Items from a data source:
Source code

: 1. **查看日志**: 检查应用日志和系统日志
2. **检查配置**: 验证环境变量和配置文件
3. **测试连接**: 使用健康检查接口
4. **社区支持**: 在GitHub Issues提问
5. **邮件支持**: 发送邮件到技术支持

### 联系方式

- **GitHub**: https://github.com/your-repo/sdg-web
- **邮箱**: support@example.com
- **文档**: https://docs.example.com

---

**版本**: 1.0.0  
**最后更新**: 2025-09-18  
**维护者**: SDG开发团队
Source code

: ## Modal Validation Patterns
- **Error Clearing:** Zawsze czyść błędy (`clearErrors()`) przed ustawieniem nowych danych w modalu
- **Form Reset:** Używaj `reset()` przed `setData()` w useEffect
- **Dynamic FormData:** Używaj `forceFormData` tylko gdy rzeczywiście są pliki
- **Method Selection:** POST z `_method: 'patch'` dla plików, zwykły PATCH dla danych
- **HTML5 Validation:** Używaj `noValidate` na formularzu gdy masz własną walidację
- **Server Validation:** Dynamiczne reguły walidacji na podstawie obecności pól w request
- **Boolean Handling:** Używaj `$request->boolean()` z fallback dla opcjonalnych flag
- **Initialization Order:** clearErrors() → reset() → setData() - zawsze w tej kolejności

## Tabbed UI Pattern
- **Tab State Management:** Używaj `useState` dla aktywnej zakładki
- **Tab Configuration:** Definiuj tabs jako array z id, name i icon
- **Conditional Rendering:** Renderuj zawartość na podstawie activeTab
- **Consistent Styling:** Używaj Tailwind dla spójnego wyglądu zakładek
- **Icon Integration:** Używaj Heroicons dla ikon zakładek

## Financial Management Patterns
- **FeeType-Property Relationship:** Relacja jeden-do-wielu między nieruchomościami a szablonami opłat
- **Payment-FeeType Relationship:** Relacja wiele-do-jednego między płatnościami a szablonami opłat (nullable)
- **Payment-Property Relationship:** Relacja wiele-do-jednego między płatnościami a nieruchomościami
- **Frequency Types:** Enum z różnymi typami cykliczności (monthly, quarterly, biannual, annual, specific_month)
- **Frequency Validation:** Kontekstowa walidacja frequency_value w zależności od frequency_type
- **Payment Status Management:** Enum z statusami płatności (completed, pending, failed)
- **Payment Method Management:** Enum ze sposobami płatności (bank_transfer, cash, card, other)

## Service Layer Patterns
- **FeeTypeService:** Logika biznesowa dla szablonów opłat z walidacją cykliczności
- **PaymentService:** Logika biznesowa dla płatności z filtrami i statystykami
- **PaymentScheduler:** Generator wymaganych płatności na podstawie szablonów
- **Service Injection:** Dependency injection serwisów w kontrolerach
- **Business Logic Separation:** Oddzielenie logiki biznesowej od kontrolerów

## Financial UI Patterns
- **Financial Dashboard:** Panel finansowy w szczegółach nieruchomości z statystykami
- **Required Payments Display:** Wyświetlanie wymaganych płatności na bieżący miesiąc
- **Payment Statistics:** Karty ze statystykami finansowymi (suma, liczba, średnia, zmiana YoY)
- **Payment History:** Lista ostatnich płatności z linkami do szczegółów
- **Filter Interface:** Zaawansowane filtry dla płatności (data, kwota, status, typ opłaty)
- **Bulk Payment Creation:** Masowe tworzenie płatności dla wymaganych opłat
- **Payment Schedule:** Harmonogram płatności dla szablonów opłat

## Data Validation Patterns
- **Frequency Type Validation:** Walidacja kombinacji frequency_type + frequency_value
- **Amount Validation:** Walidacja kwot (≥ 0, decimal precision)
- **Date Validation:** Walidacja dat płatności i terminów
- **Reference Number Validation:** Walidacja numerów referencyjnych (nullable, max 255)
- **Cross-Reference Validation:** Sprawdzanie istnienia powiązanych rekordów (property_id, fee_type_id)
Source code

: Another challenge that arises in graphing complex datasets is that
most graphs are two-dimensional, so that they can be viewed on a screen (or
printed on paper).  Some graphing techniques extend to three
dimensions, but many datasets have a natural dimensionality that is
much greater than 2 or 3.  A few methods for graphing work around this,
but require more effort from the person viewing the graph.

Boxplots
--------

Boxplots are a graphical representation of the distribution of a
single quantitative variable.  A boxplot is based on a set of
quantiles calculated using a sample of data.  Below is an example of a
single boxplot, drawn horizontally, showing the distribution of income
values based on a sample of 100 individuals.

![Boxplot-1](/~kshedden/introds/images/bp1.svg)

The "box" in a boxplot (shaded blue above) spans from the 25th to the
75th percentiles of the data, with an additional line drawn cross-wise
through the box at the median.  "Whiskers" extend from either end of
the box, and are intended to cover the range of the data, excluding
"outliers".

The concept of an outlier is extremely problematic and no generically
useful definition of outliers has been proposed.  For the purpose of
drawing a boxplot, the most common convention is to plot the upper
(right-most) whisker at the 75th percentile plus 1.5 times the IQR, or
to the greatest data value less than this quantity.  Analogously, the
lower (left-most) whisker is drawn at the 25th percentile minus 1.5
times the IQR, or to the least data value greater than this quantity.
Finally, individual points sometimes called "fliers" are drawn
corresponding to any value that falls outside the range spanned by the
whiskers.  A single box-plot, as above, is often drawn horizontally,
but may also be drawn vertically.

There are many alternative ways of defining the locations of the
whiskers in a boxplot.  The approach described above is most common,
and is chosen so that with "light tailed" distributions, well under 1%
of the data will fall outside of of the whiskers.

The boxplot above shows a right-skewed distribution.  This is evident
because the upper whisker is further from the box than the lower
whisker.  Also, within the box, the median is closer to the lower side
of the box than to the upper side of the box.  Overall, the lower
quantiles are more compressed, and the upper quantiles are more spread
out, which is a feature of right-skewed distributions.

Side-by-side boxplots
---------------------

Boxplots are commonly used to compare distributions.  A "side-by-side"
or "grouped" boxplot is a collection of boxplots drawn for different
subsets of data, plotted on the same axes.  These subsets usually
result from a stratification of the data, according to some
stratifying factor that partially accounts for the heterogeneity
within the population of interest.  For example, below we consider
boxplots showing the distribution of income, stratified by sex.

Exercise description:
The required output is each line of the entries that contains the word "lower".

Answer for the task:
lower (left-most) whisker is drawn at the 25th percentile minus 1.5
because the upper whisker is further from the box than the lower
whisker.  Also, within the box, the median is closer to the lower side
of the box than to the upper side of the box.  Overall, the lower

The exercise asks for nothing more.